# Looking for Plans to Build a Pet (Dog) Ramp for SUV



## juniorjock (Feb 3, 2008)

My buddy Junior is a 12 year old, 100 lb. shepherd mix. As with all older dogs (especially large ones) he is having hip trouble and can no longer jump in the back of our SUV. I was wondering if any of you have any advice or plans for building a pet ramp. I ran a search and really didn't come up with much. The commercial ramps I found on-line came with a pretty big price tag. The ramp would need to be fairly light but strong too (to hold the weight). Plus, I would have to be able to fold the ramp up and throw it in the back seat so I'd have it when I needed to get him out of the vehicle. I wasn't for sure where to post this, so I thought I'd try here.
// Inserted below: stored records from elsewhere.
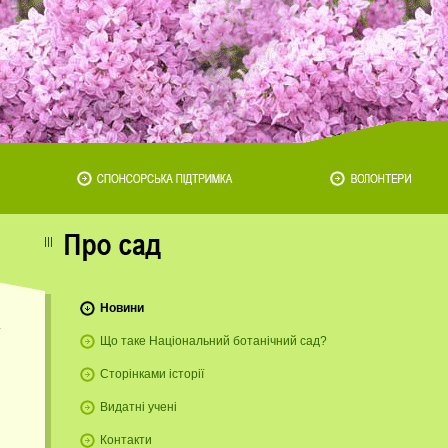
Новини
Що таке Національний ботанічний сад?
Сторінками історії
и
Видатні учені
Контакти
Any suggestions would be much appreciated.


----------



## juniorjock (Feb 3, 2008)

Thanks DaveR. The vehicle I want to use the ramp for is out for most of the day. I'll get the measurements later this afternoon and get them to you.


----------



## TopamaxSurvivor (May 2, 2008)

Why don't you just use a 2×12 and nail some cleats on if it is too slick or steep?


----------



## juniorjock (Feb 3, 2008)

The 2×12 is something to consider, but I don't think it would work for my dog.


----------



## juniorjock (Feb 3, 2008)

DaveR, the vehicle still hasn't found it's way back. The ramps I've seen for sale are about 70" in length when unfolded and around 22" wide.


----------